All lines from the one with "For every layout element, output its label and" onward, through the last line of the records below, are to be retyped word for word.

Collected data:
- Opening Delimiter -

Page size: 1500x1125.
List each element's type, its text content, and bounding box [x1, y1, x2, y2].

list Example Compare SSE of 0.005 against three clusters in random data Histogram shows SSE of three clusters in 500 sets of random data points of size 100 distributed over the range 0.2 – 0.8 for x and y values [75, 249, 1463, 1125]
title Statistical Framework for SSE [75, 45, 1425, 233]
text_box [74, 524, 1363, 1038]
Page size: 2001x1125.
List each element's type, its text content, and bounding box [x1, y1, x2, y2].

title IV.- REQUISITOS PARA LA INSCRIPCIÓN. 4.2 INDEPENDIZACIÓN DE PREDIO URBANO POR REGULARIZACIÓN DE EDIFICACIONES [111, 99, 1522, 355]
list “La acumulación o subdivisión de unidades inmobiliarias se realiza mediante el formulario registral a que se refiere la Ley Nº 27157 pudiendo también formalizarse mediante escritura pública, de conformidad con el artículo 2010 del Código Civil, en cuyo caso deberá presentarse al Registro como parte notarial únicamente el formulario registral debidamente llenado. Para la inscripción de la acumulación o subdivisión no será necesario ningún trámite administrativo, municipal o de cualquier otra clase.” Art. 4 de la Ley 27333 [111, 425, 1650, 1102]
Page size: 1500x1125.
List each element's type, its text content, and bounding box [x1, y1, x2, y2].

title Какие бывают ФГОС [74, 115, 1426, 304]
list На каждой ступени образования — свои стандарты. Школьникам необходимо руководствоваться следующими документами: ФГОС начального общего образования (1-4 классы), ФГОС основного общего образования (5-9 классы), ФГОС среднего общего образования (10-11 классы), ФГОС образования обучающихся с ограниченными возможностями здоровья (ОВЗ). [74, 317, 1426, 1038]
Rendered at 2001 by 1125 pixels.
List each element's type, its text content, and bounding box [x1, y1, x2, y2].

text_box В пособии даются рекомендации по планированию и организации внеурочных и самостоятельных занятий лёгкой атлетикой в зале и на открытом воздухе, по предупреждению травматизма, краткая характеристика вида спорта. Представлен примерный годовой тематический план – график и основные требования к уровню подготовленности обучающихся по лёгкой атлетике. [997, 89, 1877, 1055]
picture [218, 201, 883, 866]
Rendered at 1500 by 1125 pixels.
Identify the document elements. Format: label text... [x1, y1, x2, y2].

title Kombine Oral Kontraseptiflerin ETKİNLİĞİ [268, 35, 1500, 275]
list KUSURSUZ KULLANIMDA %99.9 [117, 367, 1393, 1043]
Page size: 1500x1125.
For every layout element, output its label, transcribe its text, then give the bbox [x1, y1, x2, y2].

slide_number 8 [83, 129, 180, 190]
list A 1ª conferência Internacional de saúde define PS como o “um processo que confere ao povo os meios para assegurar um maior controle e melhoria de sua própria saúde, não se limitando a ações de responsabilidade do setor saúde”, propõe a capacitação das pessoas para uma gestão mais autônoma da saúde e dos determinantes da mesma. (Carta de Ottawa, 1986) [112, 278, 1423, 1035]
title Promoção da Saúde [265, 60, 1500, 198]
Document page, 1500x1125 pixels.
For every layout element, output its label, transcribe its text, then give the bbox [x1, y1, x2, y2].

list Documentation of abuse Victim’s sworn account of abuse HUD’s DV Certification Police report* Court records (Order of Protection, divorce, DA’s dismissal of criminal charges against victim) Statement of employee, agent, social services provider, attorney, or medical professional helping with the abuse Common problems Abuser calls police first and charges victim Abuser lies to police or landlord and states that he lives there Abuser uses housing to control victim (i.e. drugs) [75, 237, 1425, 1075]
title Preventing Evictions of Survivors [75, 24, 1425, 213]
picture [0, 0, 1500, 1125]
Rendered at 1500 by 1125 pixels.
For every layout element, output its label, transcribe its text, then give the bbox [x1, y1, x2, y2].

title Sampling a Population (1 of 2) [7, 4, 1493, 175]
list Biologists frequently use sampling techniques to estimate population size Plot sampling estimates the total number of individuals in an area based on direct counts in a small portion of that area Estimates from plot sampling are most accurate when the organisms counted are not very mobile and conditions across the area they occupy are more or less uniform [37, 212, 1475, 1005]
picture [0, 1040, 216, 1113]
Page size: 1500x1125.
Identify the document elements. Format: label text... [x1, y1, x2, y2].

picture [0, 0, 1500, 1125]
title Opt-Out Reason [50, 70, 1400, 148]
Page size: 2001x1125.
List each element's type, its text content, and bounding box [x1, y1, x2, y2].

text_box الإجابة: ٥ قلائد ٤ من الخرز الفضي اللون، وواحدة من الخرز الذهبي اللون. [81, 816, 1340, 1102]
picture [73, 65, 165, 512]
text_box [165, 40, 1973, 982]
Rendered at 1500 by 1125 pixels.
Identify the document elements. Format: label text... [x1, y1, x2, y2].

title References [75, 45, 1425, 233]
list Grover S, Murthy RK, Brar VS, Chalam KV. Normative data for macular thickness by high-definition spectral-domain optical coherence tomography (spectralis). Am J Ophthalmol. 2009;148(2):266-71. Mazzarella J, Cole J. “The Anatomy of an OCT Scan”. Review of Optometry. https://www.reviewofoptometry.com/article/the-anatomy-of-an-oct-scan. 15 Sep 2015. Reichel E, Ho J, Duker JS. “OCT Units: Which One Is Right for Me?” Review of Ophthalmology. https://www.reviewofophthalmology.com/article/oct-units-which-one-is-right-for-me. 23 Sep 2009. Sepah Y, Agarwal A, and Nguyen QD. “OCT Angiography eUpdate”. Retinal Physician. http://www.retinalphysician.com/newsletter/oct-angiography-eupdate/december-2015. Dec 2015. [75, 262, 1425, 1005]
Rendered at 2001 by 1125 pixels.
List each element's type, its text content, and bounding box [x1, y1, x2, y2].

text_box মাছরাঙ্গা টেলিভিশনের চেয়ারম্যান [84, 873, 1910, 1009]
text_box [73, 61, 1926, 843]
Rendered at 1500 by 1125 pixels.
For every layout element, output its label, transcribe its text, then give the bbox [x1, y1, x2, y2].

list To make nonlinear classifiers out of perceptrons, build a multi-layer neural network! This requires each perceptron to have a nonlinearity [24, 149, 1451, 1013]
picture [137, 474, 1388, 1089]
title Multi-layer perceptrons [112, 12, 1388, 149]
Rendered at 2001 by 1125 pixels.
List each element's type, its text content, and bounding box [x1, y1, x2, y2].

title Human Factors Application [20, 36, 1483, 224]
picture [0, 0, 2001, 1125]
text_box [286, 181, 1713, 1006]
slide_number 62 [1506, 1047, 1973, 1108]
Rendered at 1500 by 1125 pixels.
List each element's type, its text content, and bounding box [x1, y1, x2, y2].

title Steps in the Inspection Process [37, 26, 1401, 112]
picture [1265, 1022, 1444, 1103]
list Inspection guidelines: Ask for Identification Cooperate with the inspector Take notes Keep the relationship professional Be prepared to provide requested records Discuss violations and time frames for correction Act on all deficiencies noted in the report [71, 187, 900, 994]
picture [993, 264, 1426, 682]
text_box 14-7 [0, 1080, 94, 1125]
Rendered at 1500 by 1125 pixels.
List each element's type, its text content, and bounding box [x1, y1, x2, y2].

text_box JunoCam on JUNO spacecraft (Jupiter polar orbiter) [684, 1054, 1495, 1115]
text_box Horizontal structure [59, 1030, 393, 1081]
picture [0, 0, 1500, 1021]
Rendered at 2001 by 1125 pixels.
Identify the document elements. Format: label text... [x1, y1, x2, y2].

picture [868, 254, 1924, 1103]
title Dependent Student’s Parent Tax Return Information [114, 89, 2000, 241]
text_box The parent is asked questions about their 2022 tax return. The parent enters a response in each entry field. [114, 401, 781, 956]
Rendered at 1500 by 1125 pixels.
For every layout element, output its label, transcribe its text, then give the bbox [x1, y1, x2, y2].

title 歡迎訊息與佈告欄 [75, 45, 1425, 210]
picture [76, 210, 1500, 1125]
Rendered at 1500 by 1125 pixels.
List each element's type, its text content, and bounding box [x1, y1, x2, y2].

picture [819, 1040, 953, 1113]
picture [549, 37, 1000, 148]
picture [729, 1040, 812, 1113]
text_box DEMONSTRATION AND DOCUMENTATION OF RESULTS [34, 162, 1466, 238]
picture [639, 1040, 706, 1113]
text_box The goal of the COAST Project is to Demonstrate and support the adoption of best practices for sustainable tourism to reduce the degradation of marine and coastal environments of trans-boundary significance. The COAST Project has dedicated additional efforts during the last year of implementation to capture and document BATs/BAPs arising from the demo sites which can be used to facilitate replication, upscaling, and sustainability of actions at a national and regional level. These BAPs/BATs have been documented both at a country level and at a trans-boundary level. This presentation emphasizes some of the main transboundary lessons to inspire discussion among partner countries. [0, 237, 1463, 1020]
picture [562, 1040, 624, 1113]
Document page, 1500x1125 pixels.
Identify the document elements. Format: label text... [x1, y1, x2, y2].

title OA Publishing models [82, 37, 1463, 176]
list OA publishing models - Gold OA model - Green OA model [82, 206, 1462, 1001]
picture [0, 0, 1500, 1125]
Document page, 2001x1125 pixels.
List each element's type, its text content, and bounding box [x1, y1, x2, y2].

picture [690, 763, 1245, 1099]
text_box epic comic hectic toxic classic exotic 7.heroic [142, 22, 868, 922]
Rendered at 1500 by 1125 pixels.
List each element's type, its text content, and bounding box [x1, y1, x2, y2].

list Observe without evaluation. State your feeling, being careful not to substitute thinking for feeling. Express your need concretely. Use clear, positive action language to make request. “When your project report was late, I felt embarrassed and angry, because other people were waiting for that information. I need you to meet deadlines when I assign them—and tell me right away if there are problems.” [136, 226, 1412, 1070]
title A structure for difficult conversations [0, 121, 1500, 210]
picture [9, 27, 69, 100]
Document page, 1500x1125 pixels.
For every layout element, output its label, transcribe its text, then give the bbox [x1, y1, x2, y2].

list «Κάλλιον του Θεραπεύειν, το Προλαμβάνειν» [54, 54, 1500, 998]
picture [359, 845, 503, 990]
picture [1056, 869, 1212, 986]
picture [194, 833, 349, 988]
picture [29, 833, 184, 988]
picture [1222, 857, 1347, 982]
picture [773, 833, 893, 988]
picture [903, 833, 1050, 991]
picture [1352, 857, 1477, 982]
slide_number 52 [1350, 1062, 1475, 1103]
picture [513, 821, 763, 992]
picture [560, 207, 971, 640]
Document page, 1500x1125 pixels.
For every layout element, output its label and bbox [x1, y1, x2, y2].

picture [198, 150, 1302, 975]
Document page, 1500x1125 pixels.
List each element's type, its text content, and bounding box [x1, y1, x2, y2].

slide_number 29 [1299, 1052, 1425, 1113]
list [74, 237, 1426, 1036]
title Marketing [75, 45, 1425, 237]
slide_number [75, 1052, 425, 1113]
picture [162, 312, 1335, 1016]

- Closing Delimiter -

ANSWER TO THIS PROBLEM:
For every layout element, output its label and bbox [x1, y1, x2, y2].

picture [198, 150, 1302, 975]
Document page, 1500x1125 pixels.
List each element's type, its text content, and bounding box [x1, y1, x2, y2].

slide_number 29 [1299, 1052, 1425, 1113]
list [74, 237, 1426, 1036]
title Marketing [75, 45, 1425, 237]
slide_number [75, 1052, 425, 1113]
picture [162, 312, 1335, 1016]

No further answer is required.